Material for this task section start
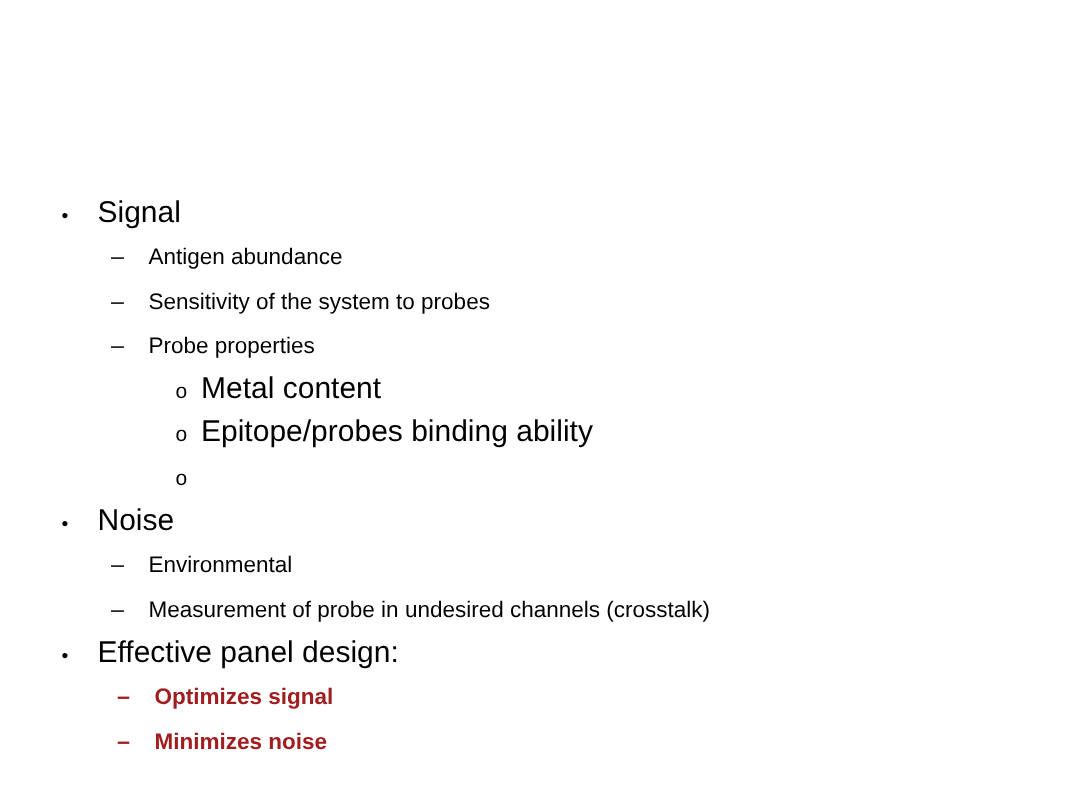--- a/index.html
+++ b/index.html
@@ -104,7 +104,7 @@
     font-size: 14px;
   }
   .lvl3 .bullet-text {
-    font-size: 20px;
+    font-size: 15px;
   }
Material for this task section end
The answer should consist of every line above in which "font" appears.

» **Written reply**
     font-size: 14px;
-    font-size: 20px;
+    font-size: 15px;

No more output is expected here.